── Data supplied
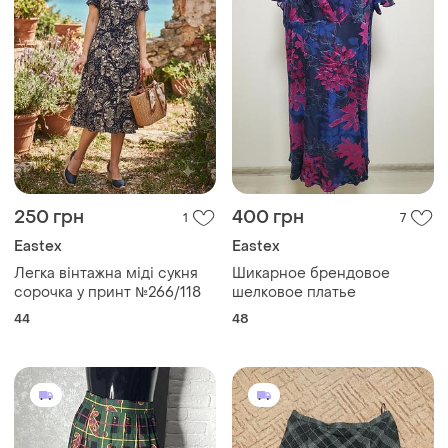
250 грн
400 грн
1
7
Eastex
Eastex
Легка вінтажна міді сукня
Шикарное брендовое
сорочка у принт №266/118
шелковое платье
44
48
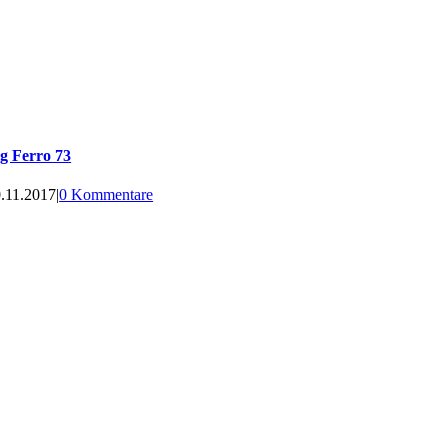
g Ferro 73
.11.2017
|
0 Kommentare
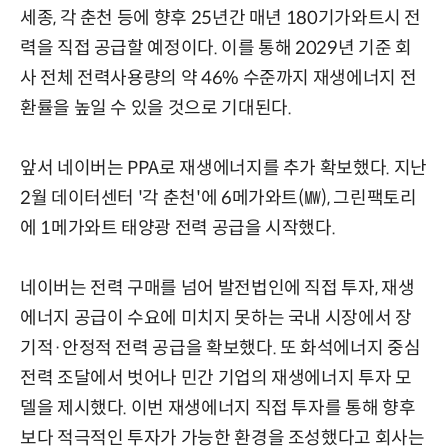
세종, 각 춘천 등에 향후 25년간 매년 180기가와트시 전
력을 직접 공급할 예정이다. 이를 통해 2029년 기준 회
사 전체 전력사용량의 약 46% 수준까지 재생에너지 전
환률을 높일 수 있을 것으로 기대된다.
앞서 네이버는 PPA로 재생에너지를 추가 확보했다. 지난
2월 데이터센터 '각 춘천'에 6메가와트(㎿), 그린팩토리
에 1메가와트 태양광 전력 공급을 시작했다.
네이버는 전력 구매를 넘어 발전법인에 직접 투자, 재생
에너지 공급이 수요에 미치지 못하는 국내 시장에서 장
기적·안정적 전력 공급을 확보했다. 또 화석에너지 중심
전력 조달에서 벗어나 민간 기업의 재생에너지 투자 모
델을 제시했다. 이번 재생에너지 직접 투자를 통해 향후
보다 적극적인 투자가 가능한 환경을 조성했다고 회사는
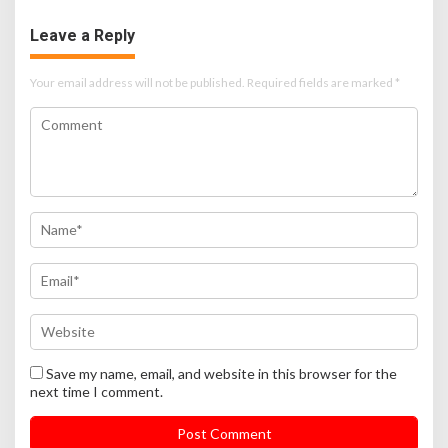
Jiwa
Leave a Reply
Your email address will not be published.
Required fields are marked
*
Save my name, email, and website in this browser for the
next time I comment.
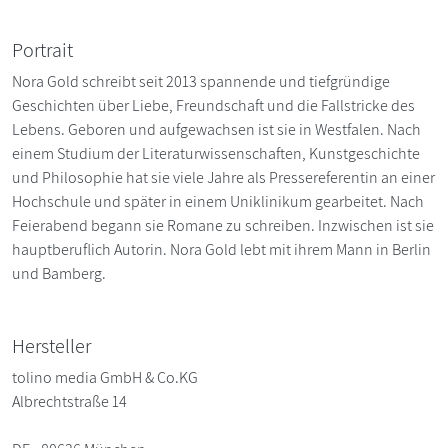
Portrait
Nora Gold schreibt seit 2013 spannende und tiefgründige
Geschichten über Liebe, Freundschaft und die Fallstricke des
Lebens. Geboren und aufgewachsen ist sie in Westfalen. Nach
einem Studium der Literaturwissenschaften, Kunstgeschichte
und Philosophie hat sie viele Jahre als Pressereferentin an einer
Hochschule und später in einem Uniklinikum gearbeitet. Nach
Feierabend begann sie Romane zu schreiben. Inzwischen ist sie
hauptberuflich Autorin. Nora Gold lebt mit ihrem Mann in Berlin
und Bamberg.
Hersteller
tolino media GmbH & Co.KG
Albrechtstraße 14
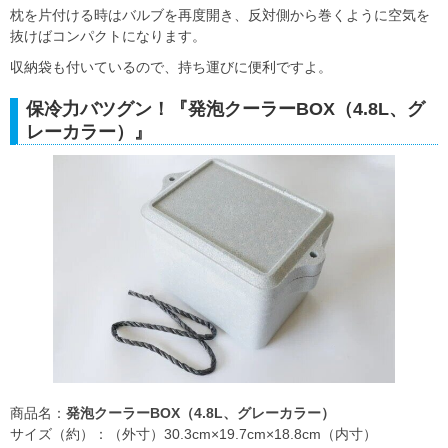
枕を片付ける時はバルブを再度開き、反対側から巻くように空気を
抜けばコンパクトになります。
収納袋も付いているので、持ち運びに便利ですよ。
保冷力バツグン！『発泡クーラーBOX（4.8L、グ
レーカラー）』
商品名：
発泡クーラーBOX（4.8L、グレーカラー）
サイズ（約）：（外寸）30.3cm×19.7cm×18.8cm（内寸）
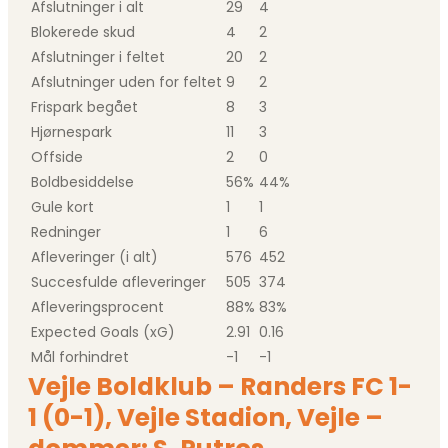
Afslutninger i alt
29
4
Blokerede skud
4
2
Afslutninger i feltet
20
2
Afslutninger uden for feltet
9
2
Frispark begået
8
3
Hjørnespark
11
3
Offside
2
0
Boldbesiddelse
56%
44%
Gule kort
1
1
Redninger
1
6
Afleveringer (i alt)
576
452
Succesfulde afleveringer
505
374
Afleveringsprocent
88%
83%
Expected Goals (xG)
2.91
0.16
Mål forhindret
-1
-1
Vejle Boldklub – Randers FC 1-
1 (0-1), Vejle Stadion, Vejle –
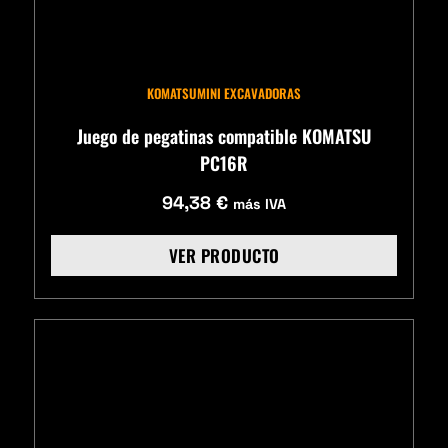
KOMATSU
MINI EXCAVADORAS
Juego de pegatinas compatible KOMATSU
PC16R
94,38
€
más IVA
VER PRODUCTO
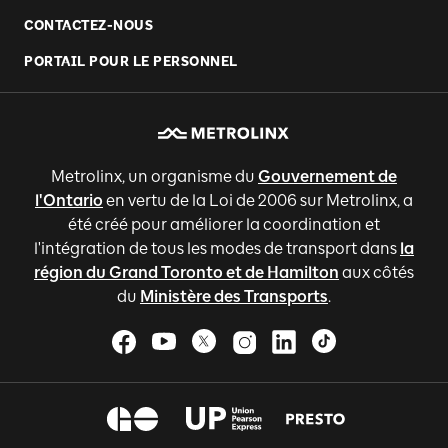
CONTACTEZ-NOUS
PORTAIL POUR LE PERSONNEL
Metrolinx, un organisme du
Gouvernement de
l'Ontario
en vertu de la Loi de 2006 sur Metrolinx, a
été créé pour améliorer la coordination et
l'intégration de tous les modes de transport dans
la
région du Grand Toronto et de Hamilton
aux côtés
du
Ministère des Transports
.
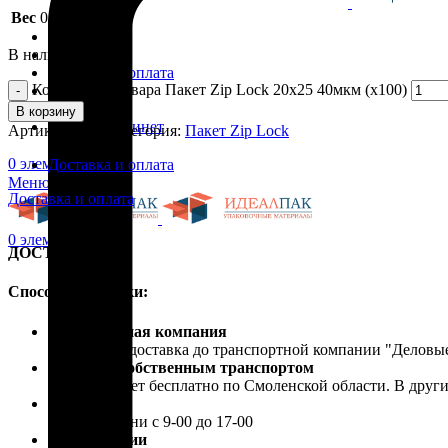
Вес
0.003 кг
Каталог
В наличии
Скидки
Доставка и оплата
Количество товара Пакет Zip Lock 20х25 40мкм (х100)
Блог
Контакты
В корзину
Личный кабинет
Артикул:
new
Категория:
Пакет Zip Lock
0
элемент
/
0.00
₽
Доставка и оплата
Меню
Доставка и оплата
0
элемент
/
0.00
₽
ДОСТАВКА
Способы доставки:
Транспортная компания
Бесплатная доставка до транспортной компании "Делов
Доставка собственным транспортом
Осуществляет бесплатно по Смоленской области. В друг
Самовывоз
В рабочие дни с 9-00 до 17-00
Почта России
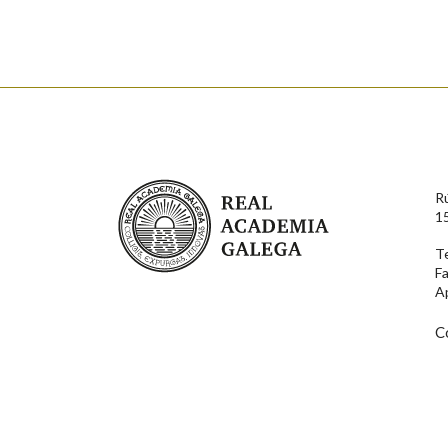
Nome
Apelido
Enderezo electrónico
Real Academia Galega
R
Comentario
1
T
F
A
C
En cumprimento da normativa vixente en materia de P
aqueles usuarios que faciliten o seu correo electrónico
serán obxecto de tratamento automatizado de carácter 
usuarios poderán exercer o seu dereito de acceso, rect
connosco.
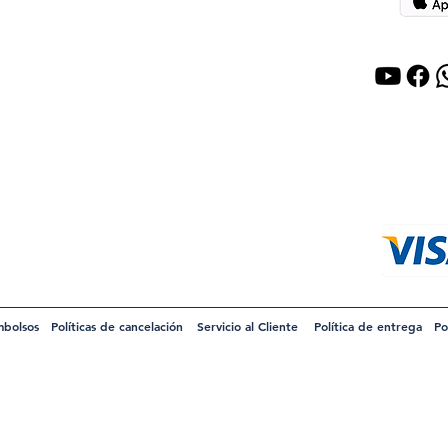
mbolsos
Políticas de cancelación
Servicio al Cliente
Política de entrega
Po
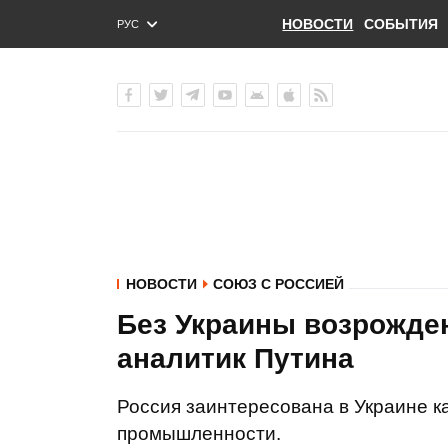
НОВОСТИ
СОБЫТИЯ
РУС
ENG
УКР
НОВОСТИ
СОЮЗ С РОССИЕЙ
Без Украины возрожден
аналитик Путина
Россия заинтересована в Украине к
промышленности.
────
The copy should run from the first line of the material above through the line with "und Philosophie hat", repeated exactly and without pictures.

250 грн
400 грн
1
7
Eastex
Eastex
Легка вінтажна міді сукня
Шикарное брендовое
сорочка у принт №266/118
шелковое платье
44
48
g Ferro 73
.11.2017
|
0 Kommentare
세종, 각 춘천 등에 향후 25년간 매년 180기가와트시 전
력을 직접 공급할 예정이다. 이를 통해 2029년 기준 회
사 전체 전력사용량의 약 46% 수준까지 재생에너지 전
환률을 높일 수 있을 것으로 기대된다.
앞서 네이버는 PPA로 재생에너지를 추가 확보했다. 지난
2월 데이터센터 '각 춘천'에 6메가와트(㎿), 그린팩토리
에 1메가와트 태양광 전력 공급을 시작했다.
네이버는 전력 구매를 넘어 발전법인에 직접 투자, 재생
에너지 공급이 수요에 미치지 못하는 국내 시장에서 장
기적·안정적 전력 공급을 확보했다. 또 화석에너지 중심
전력 조달에서 벗어나 민간 기업의 재생에너지 투자 모
델을 제시했다. 이번 재생에너지 직접 투자를 통해 향후
보다 적극적인 투자가 가능한 환경을 조성했다고 회사는
Jiwa
Leave a Reply
Your email address will not be published.
Required fields are marked
*
Save my name, email, and website in this browser for the
next time I comment.
Portrait
Nora Gold schreibt seit 2013 spannende und tiefgründige
Geschichten über Liebe, Freundschaft und die Fallstricke des
Lebens. Geboren und aufgewachsen ist sie in Westfalen. Nach
einem Studium der Literaturwissenschaften, Kunstgeschichte
und Philosophie hat sie viele Jahre als Pressereferentin an einer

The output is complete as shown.